La location ou la LOA préservent la trésorerie, transforment un investissement en charge d’exploitation et apportent de la souplesse. Elles s’imposent en cas de forte saisonnalité, de pics d’activité ponctuels, de contrats à durée déterminée, ou quand l’entreprise teste un nouveau schéma logistique avant de s’engager.

Une approche mixte fonctionne souvent très bien : un parc socle acheté, dimensionné sur le flux de base, complété par de la location sur les pics. Elle évite de payer toute l’année un parc calibré pour trois semaines de décembre.

Comment intégrer le renouvellement ATP dans le calcul ?

L’ATP, Accord pour le Transport de Périssables, encadre les équipements de transport sous température dirigée à l’échelle européenne. Les attestations ont une durée de validité limitée et doivent être renouvelées périodiquement.

La bonne pratique consiste à provisionner ce coût annuellement plutôt que de le supporter d’un bloc à l’échéance. La ligne s’intègre aux coûts d’exploitation, au même titre que la maintenance.

Anticiper présente un second avantage, moins financier mais tout aussi concret : une échéance préparée se traite sereinement, une échéance subie immobilise des équipements au pire moment. L’accompagnement au renouvellement ATP existe précisément pour lisser cette contrainte.

Le ROI d’un roll isotherme intègre-t-il des gains environnementaux chiffrables ?

Oui, et de façon parfaitement quantifiable. Quatre sources principales : les tournées évitées grâce à l’optimisation du chargement et à la tri-température, le carburant économisé, la suppression du groupe frigorifique et de sa consommation propre, la durée de vie allongée qui espace les cycles de production d’équipements neufs. À quoi s’ajoute le recyclage en fin de vie.
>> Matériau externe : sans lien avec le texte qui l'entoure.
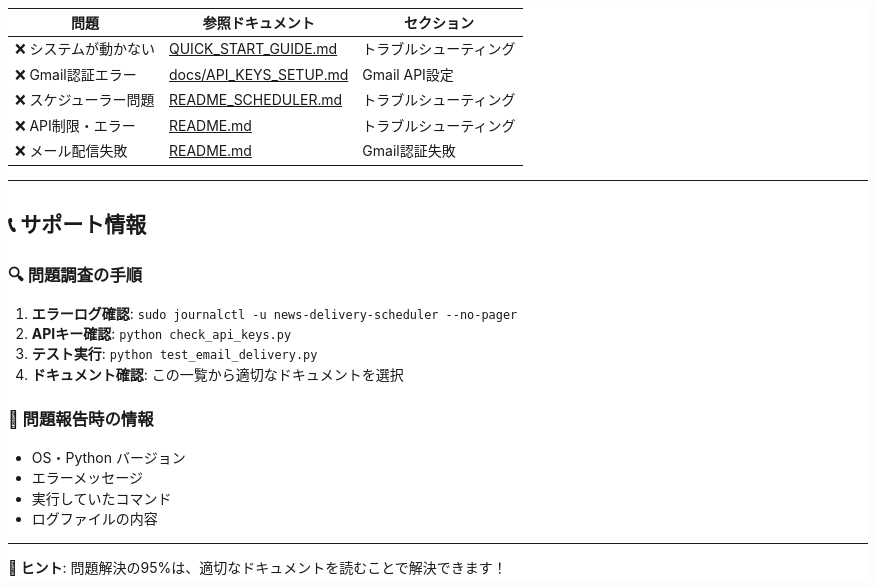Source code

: | 問題 | 参照ドキュメント | セクション |
|------|-----------------|-----------|
| ❌ システムが動かない | [QUICK_START_GUIDE.md](QUICK_START_GUIDE.md) | トラブルシューティング |
| ❌ Gmail認証エラー | [docs/API_KEYS_SETUP.md](docs/API_KEYS_SETUP.md) | Gmail API設定 |
| ❌ スケジューラー問題 | [README_SCHEDULER.md](README_SCHEDULER.md) | トラブルシューティング |
| ❌ API制限・エラー | [README.md](README.md) | トラブルシューティング |
| ❌ メール配信失敗 | [README.md](README.md) | Gmail認証失敗 |

---

## 📞 サポート情報

### 🔍 問題調査の手順
1. **エラーログ確認**: `sudo journalctl -u news-delivery-scheduler --no-pager`
2. **APIキー確認**: `python check_api_keys.py`
3. **テスト実行**: `python test_email_delivery.py`
4. **ドキュメント確認**: この一覧から適切なドキュメントを選択

### 📝 問題報告時の情報
- OS・Python バージョン
- エラーメッセージ
- 実行していたコマンド
- ログファイルの内容

---

**🎯 ヒント**: 問題解決の95%は、適切なドキュメントを読むことで解決できます！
La conversion suit une méthode simple : recenser les litres de carburant et les kWh économisés, appliquer les facteurs d’émission de référence, agréger en tonnes de CO2 évitées. Pour les équipements, un calcul d’analyse de cycle de vie permet d’amortir l’empreinte de fabrication sur le nombre réel de rotations.

Ces chiffres alimentent directement le reporting CSRD sur le scope 3 et les réponses aux questionnaires RSE des donneurs d’ordre. Ils ne relèvent plus du supplément d’âme : ils font partie du dossier.

Combien de rolls faut-il pour un parc bien dimensionné ?

La logique de calcul repose sur le temps de cycle complet, jamais sur le seul volume à livrer.

Il faut décomposer : temps de chargement, durée de la tournée, temps de retour, lavage, régénération des plaques eutectiques, remise à disposition. Cette dernière étape est la plus souvent sous-estimée, car la régénération dépend de la capacité de la cellule de froid, pas de la volonté des équipes.

La formule de base : parc nécessaire = (flux quotidien de conteneurs × temps de cycle complet en jours) × coefficient de sécurité. Ce coefficient se situe généralement entre 1,15 et 1,30 selon la variabilité de l’activité et la tolérance à la rupture de disponibilité.

Un parc sous-dimensionné de 10 % ne crée pas 10 % de gêne. Il crée des arbitrages quotidiens, des tournées retardées, des équipements utilisés sans régénération complète, et il annule une bonne partie des gains attendus. Mieux vaut dimensionner large et mesurer l’usage réel sur une saison complète avant d’ajuster.